• [INFORMATION SUPPLIED]:
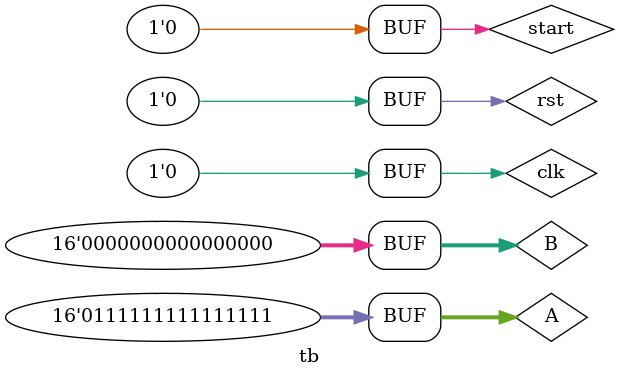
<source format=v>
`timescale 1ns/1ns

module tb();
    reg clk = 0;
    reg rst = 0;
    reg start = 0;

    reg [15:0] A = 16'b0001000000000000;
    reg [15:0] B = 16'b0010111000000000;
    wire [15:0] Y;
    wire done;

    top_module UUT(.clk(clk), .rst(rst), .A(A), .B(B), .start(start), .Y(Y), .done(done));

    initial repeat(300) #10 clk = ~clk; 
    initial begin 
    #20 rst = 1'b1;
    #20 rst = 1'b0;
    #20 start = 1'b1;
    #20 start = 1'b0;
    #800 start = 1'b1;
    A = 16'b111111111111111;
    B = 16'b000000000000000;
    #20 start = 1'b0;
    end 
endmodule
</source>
==
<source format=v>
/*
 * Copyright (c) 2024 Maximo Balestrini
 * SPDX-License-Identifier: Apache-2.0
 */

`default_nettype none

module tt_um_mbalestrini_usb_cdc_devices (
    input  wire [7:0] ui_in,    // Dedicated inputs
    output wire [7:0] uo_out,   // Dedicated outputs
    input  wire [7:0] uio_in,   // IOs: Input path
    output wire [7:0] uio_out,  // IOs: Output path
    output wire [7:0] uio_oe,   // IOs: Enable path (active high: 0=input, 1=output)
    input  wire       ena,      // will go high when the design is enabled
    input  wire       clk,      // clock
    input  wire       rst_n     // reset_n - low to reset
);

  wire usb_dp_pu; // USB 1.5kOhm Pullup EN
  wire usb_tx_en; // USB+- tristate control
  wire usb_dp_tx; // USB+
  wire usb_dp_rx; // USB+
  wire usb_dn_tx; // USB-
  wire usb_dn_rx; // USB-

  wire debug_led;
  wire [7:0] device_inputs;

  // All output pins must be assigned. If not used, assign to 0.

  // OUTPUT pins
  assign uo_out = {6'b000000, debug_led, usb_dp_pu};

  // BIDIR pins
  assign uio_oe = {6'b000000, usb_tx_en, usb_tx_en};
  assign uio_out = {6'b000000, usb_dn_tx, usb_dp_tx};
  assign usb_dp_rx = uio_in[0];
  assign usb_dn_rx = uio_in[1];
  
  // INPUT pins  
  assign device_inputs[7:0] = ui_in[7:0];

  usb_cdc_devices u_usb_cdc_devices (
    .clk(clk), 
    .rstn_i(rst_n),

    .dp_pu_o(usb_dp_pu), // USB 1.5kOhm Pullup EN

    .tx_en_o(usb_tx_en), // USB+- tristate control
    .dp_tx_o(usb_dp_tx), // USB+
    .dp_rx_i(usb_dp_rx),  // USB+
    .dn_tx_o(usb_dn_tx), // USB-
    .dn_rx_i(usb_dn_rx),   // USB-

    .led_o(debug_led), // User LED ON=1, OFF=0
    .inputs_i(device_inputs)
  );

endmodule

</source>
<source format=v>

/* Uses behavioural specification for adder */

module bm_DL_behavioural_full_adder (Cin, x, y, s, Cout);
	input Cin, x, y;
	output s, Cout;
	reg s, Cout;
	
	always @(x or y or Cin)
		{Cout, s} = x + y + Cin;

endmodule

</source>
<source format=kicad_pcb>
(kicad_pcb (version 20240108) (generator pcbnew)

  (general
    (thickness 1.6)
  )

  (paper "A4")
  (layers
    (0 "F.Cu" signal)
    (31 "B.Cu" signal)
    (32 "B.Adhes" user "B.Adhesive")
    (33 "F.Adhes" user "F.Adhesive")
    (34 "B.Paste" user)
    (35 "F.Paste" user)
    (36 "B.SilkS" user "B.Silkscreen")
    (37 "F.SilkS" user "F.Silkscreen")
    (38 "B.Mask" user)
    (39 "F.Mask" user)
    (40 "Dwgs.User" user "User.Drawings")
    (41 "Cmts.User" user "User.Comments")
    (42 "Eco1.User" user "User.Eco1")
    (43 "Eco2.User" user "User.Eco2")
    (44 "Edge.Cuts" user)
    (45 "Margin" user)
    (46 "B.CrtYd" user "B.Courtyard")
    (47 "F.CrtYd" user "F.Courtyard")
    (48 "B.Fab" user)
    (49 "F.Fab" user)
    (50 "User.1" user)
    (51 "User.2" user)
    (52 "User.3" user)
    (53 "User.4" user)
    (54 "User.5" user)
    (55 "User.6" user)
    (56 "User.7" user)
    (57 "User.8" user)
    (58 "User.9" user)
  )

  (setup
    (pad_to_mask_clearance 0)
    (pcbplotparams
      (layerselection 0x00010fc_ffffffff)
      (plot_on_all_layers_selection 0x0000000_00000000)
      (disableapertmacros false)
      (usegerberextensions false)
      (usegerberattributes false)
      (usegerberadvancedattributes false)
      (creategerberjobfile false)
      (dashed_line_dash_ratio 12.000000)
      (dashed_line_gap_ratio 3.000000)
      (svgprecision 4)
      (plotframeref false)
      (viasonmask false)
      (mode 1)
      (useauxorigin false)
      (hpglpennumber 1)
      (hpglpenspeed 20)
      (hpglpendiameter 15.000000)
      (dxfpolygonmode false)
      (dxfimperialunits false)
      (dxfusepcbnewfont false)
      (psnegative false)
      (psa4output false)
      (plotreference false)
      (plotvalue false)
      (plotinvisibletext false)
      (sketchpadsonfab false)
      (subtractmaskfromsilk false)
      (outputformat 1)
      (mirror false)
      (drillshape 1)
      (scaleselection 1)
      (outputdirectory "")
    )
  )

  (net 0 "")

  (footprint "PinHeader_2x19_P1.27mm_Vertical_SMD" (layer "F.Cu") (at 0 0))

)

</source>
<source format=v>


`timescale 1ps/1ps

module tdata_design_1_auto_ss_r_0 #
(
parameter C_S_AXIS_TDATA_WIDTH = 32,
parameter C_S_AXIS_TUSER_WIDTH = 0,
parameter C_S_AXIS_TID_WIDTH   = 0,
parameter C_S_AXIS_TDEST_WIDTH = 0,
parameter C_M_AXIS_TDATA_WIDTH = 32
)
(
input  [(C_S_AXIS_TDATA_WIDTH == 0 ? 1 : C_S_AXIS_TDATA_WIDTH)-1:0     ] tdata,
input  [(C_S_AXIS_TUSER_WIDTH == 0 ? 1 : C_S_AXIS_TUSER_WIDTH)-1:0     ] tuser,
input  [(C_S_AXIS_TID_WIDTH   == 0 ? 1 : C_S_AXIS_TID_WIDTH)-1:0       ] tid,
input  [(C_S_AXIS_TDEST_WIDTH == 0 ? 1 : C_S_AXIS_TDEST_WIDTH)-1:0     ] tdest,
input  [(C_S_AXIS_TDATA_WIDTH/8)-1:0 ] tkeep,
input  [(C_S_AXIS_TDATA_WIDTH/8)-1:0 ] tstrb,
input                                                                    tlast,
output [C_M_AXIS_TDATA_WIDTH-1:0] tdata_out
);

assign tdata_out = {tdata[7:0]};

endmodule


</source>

• [DIRECTIONS]:
Filter the records down to the lines containing the word "Cout", and copy those.

• [EXERCISE OUTPUT]:
module bm_DL_behavioural_full_adder (Cin, x, y, s, Cout);
	output s, Cout;
	reg s, Cout;
		{Cout, s} = x + y + Cin;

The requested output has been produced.